Exercise prompt: In the entries that follow, the line with "2025 – 2026" opens the range and the line with "テクノストラクチャーEX" closes it; repeat that range exactly, both lines included.
*** Records shown Section Begins ***
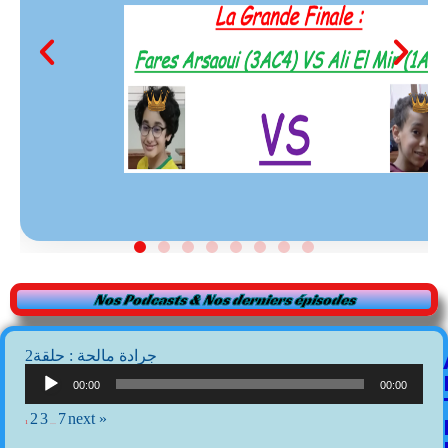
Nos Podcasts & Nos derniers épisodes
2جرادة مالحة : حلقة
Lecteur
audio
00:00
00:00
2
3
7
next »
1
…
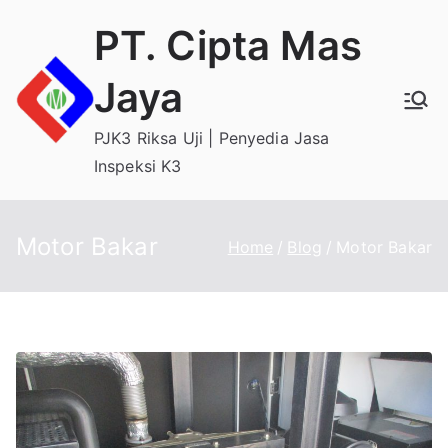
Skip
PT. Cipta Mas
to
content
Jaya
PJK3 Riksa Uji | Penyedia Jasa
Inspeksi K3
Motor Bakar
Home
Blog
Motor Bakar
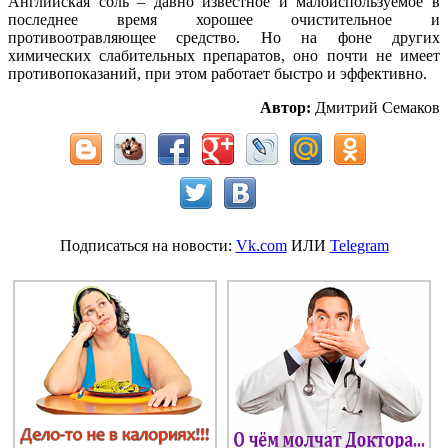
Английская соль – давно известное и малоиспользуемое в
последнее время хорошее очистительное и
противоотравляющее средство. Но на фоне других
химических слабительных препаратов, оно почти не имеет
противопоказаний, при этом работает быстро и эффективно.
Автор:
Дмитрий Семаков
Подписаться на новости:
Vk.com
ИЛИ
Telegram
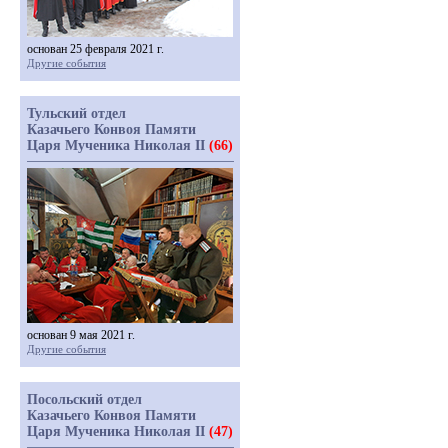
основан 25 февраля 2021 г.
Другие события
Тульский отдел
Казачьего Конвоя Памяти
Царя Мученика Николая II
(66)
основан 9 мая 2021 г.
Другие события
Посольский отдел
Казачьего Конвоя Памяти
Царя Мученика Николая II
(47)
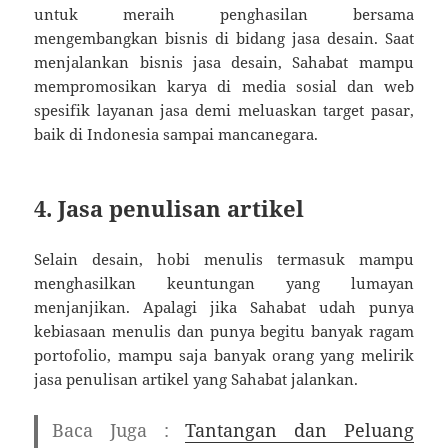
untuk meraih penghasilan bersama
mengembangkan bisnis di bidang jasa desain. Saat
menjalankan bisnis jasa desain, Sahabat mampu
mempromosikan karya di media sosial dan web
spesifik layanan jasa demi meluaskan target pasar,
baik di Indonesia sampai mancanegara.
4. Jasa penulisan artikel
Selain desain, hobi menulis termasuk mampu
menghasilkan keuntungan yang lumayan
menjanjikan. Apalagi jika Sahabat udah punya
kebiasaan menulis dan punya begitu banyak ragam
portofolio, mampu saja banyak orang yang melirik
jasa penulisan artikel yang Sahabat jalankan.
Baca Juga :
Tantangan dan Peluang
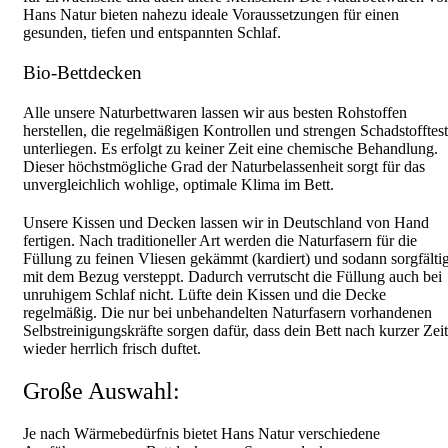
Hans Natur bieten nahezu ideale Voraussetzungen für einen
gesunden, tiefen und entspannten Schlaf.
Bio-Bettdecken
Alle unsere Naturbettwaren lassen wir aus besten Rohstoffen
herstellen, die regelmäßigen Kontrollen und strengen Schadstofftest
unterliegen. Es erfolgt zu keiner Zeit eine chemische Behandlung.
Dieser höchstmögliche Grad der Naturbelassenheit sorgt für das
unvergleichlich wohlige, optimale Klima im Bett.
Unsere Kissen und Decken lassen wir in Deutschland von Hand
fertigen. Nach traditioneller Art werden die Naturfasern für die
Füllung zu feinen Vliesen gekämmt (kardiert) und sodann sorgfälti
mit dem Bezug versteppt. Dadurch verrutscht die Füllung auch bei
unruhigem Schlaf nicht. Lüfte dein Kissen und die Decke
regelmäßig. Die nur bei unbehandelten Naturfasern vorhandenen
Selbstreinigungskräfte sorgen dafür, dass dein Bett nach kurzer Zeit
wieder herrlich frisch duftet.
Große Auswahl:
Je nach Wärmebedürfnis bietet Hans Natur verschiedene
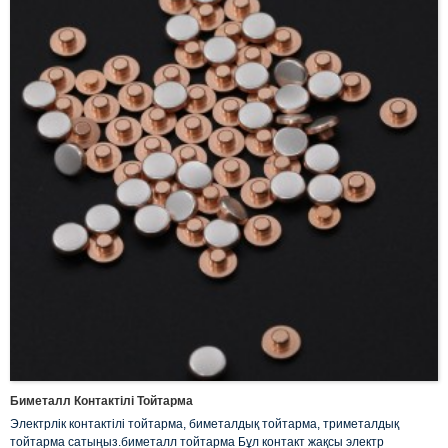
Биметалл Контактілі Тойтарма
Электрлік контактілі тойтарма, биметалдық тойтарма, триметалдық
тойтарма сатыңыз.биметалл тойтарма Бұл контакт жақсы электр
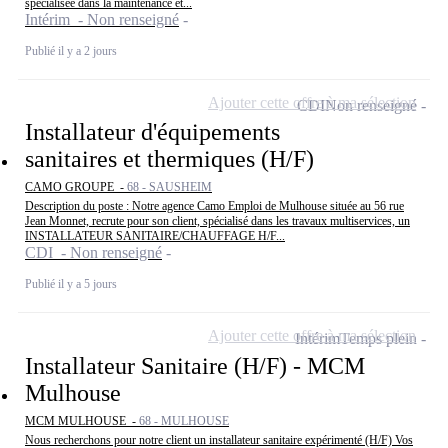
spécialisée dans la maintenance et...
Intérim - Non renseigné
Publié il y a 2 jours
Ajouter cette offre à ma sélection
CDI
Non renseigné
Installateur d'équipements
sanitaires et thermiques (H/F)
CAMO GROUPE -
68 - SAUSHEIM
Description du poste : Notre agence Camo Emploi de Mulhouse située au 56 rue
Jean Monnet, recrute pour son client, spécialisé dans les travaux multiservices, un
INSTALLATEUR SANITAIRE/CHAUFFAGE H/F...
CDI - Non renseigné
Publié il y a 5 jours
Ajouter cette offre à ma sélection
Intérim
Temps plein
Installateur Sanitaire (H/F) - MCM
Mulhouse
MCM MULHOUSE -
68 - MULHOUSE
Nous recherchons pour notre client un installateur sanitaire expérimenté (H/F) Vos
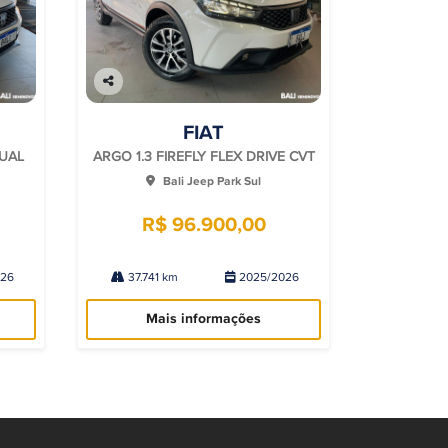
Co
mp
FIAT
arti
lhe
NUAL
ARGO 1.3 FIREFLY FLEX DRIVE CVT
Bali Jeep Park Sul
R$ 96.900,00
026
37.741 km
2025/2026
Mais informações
*** Records shown Section Ends ***
*** Records shown Section Begins ***
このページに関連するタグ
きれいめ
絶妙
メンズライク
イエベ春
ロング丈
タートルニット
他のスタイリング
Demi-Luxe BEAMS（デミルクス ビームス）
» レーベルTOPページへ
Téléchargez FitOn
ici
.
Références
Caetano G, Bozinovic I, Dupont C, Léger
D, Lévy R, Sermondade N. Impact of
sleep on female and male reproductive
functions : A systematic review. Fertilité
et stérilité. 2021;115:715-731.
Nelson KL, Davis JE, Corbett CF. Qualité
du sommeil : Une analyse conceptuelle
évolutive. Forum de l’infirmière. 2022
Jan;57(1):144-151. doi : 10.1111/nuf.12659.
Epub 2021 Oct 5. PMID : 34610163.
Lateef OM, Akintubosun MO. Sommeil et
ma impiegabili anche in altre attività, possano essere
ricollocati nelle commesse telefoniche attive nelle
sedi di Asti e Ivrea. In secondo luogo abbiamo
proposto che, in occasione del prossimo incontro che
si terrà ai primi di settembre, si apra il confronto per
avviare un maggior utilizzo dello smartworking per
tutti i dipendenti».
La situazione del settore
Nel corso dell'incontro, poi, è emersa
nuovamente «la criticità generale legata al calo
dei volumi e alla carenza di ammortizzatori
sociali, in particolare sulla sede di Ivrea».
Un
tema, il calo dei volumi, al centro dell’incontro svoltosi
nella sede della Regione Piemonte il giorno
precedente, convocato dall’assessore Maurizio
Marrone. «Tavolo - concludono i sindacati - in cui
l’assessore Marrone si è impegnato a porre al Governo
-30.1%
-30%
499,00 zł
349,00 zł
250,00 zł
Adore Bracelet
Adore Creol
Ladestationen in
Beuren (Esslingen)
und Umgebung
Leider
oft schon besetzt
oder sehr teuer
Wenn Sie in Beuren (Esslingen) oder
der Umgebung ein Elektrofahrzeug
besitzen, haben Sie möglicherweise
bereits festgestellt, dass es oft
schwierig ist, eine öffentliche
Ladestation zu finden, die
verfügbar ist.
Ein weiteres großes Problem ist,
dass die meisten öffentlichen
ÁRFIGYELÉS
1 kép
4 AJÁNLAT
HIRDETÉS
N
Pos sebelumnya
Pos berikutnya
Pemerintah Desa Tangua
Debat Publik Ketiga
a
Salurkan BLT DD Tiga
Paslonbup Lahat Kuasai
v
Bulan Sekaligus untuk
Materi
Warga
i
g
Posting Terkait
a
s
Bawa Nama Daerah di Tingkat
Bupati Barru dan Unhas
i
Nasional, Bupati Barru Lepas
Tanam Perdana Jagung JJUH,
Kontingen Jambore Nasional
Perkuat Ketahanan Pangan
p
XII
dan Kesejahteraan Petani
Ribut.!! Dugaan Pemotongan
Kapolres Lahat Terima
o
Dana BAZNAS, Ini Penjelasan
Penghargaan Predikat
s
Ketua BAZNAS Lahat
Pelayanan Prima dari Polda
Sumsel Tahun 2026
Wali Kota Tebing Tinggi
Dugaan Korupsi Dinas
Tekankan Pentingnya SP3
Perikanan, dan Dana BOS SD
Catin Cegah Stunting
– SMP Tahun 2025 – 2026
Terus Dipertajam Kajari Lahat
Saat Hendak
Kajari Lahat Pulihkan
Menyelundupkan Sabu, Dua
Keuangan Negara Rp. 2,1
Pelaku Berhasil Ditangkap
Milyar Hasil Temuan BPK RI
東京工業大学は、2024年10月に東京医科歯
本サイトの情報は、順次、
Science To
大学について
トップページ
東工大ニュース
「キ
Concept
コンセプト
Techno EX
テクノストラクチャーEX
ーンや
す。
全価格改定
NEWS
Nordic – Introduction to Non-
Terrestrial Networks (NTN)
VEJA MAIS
*** Records shown Section Ends ***
*** Records shown Section Begins ***
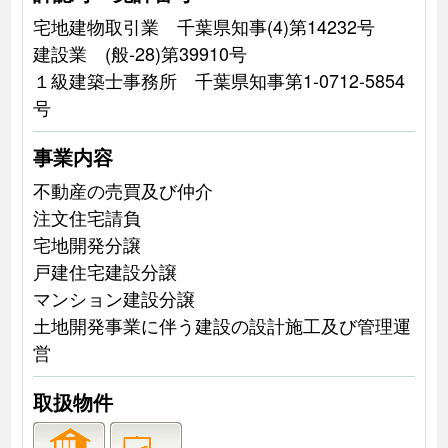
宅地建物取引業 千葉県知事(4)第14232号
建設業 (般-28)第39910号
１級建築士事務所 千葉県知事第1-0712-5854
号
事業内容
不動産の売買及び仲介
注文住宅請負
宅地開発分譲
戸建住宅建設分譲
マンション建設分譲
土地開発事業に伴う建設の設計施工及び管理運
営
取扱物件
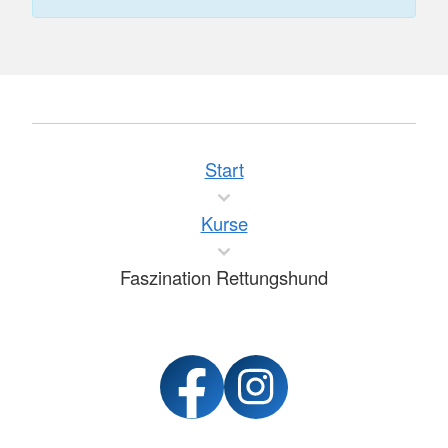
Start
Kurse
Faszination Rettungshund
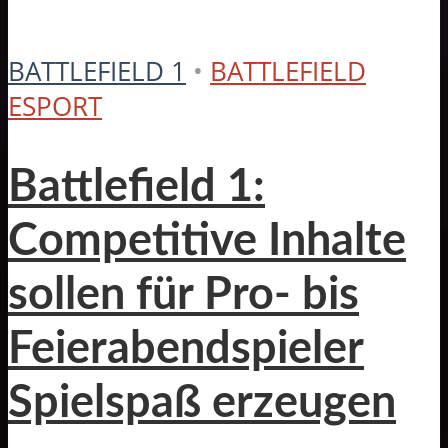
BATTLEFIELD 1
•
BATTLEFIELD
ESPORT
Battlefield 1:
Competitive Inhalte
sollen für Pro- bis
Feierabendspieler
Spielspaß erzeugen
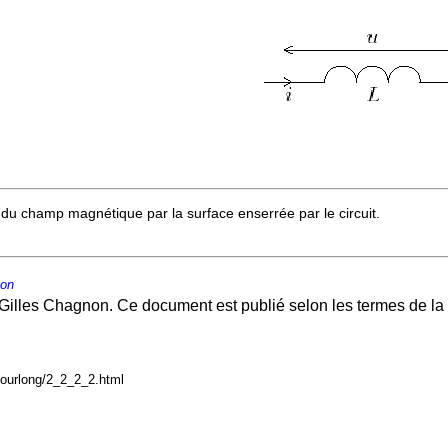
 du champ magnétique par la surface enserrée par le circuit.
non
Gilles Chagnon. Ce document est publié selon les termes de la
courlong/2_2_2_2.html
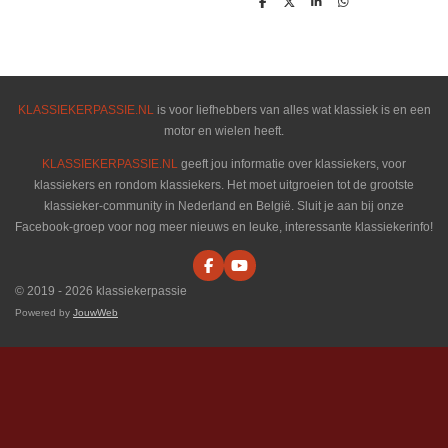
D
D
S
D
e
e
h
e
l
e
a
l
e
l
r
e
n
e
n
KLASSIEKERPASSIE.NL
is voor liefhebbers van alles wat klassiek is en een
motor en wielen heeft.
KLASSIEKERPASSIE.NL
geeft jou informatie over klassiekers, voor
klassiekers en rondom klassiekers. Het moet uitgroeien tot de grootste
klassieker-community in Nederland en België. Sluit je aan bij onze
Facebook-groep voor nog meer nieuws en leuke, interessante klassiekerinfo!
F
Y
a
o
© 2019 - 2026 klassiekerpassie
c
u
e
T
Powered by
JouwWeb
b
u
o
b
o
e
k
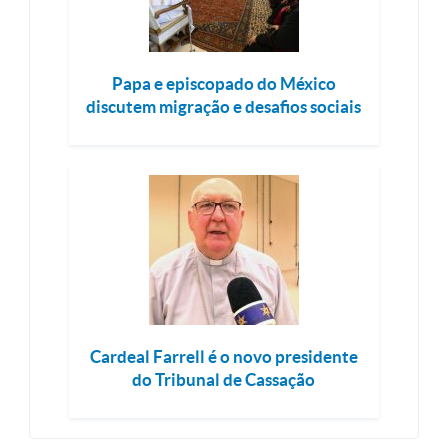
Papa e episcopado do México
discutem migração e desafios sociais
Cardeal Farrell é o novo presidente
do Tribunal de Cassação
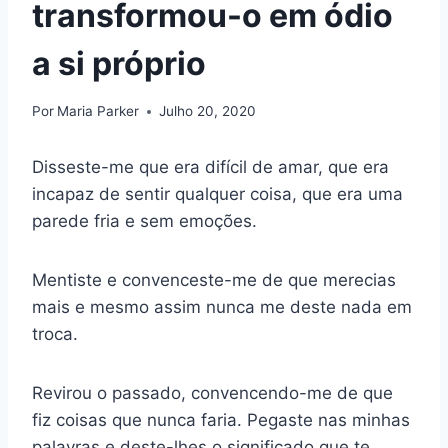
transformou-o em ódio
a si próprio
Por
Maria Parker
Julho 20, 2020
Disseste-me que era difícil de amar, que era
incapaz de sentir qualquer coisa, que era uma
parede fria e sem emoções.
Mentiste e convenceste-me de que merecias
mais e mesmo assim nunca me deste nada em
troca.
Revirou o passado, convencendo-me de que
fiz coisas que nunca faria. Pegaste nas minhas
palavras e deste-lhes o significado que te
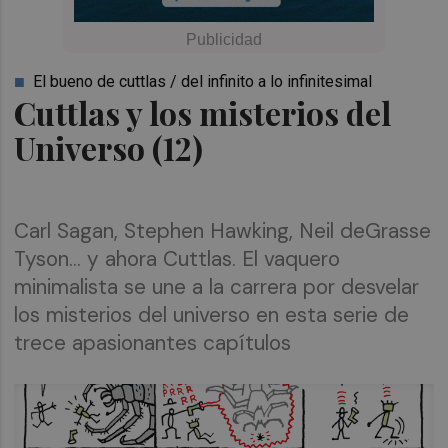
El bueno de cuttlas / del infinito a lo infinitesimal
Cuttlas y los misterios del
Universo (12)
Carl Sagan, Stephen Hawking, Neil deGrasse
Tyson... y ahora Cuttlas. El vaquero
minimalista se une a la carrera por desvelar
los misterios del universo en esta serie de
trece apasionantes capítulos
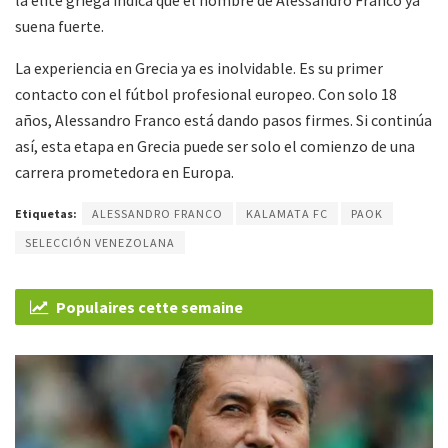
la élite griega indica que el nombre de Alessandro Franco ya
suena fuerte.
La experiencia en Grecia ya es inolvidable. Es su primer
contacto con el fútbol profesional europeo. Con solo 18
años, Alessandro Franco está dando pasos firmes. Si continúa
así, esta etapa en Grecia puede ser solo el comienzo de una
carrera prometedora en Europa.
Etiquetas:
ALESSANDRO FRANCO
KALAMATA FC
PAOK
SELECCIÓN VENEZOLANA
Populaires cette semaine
*** Records shown Section Ends ***
Solution:
– SMP Tahun 2025 – 2026
Terus Dipertajam Kajari Lahat
Saat Hendak
Kajari Lahat Pulihkan
Menyelundupkan Sabu, Dua
Keuangan Negara Rp. 2,1
Pelaku Berhasil Ditangkap
Milyar Hasil Temuan BPK RI
東京工業大学は、2024年10月に東京医科歯
本サイトの情報は、順次、
Science To
大学について
トップページ
東工大ニュース
「キ
Concept
コンセプト
Techno EX
テクノストラクチャーEX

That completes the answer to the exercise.